Time- and Learner-Dependent Hidden Markov Model for Writing Process Analysis Using Keystroke Log Data

Publication Information


  • Masaki Uto, The University of Electro-Communications
  • Yoshimitsu Miyazawa, The National Center for University Entrance Examinations
  • Yoshihiro Kato, Benesse Educational Research and Development Institute
  • Koji Nakajima, Benesse Educational Research and Development Institute
  • Hajime Kuwata, Benesse Educational Research and Development Institute


  • 271-298


  • Writing skills, Writing process, Keystroke log, Hidden Markov model, Markov chain Monte Carlo method


  • Teaching writing strategies based on writing processes has attracted wide attention as a method for developing writing skills.
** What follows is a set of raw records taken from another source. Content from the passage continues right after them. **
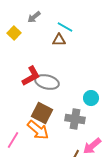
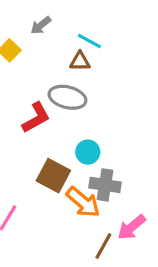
gray ellipse: (47, 82) -> (67, 97), moved
cyan circle: (91, 98) -> (88, 152), moved
orange arrow: (38, 130) -> (83, 202), moved

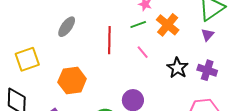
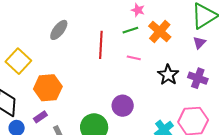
pink line: (143, 52) -> (134, 58), turned -40
yellow square: (27, 59) -> (18, 61), turned -30
orange hexagon: (72, 80) -> (48, 88), moved

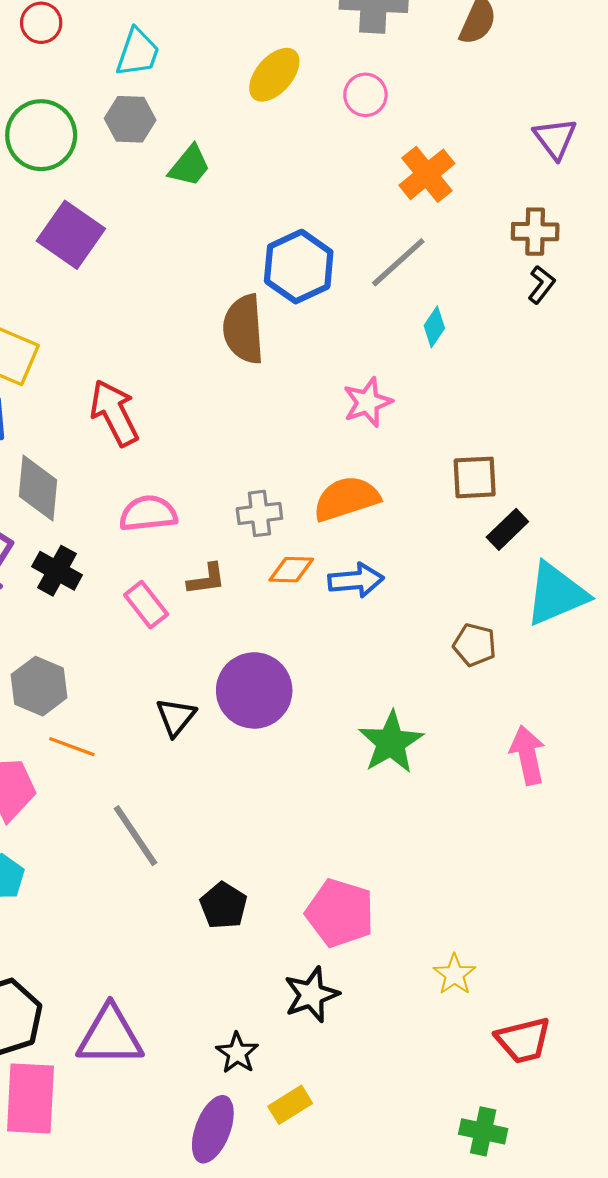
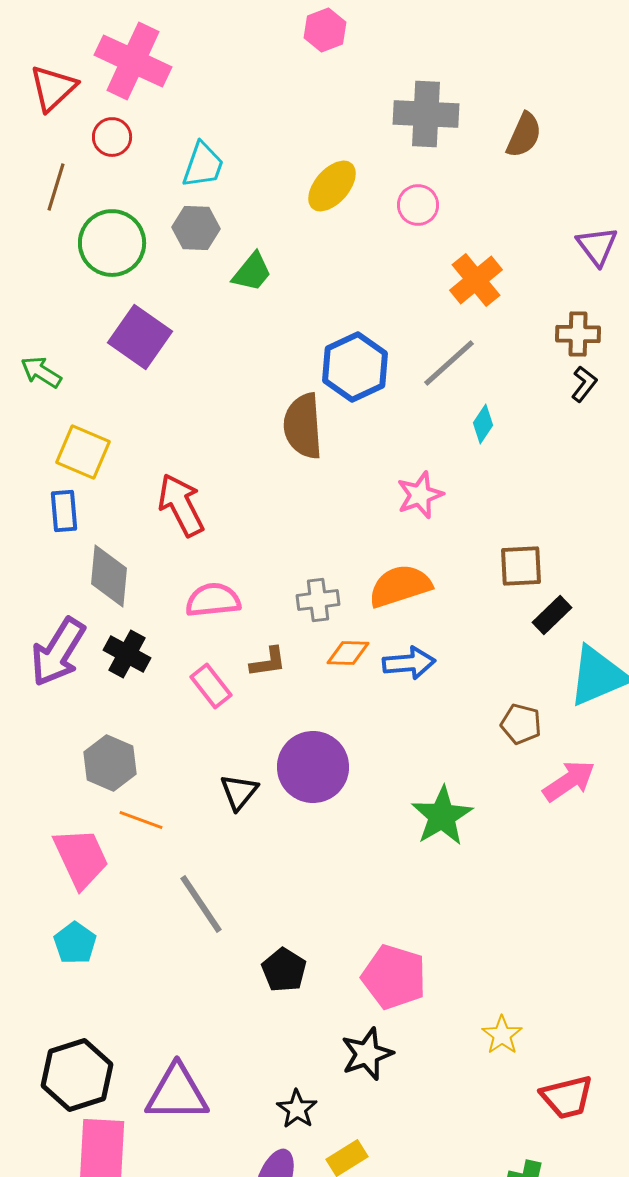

The writing process can be generally defined as a sequence of subtasks, such as planning, formulation, and revision. Therefore, instructor feedback is often given based on sequence patterns of those subtasks. For such feedback, instructors need to analyze sequence patterns for all learners, which becomes problematic as the number of learners increases. To resolve this problem, this study proposes a new machine-learning method that estimates sequence patterns from keystroke log data. Specifically, we propose an extension of the Gaussian hidden Markov model that incorporates parameters representing temporal change in a subtask appearance distribution for each learner. Furthermore, we propose a collapsed Gibbs sampling algorithm as the parameter estimation method for the proposed model. We demonstrate effectiveness of the proposed model by applying it to actual keystroke log datasets.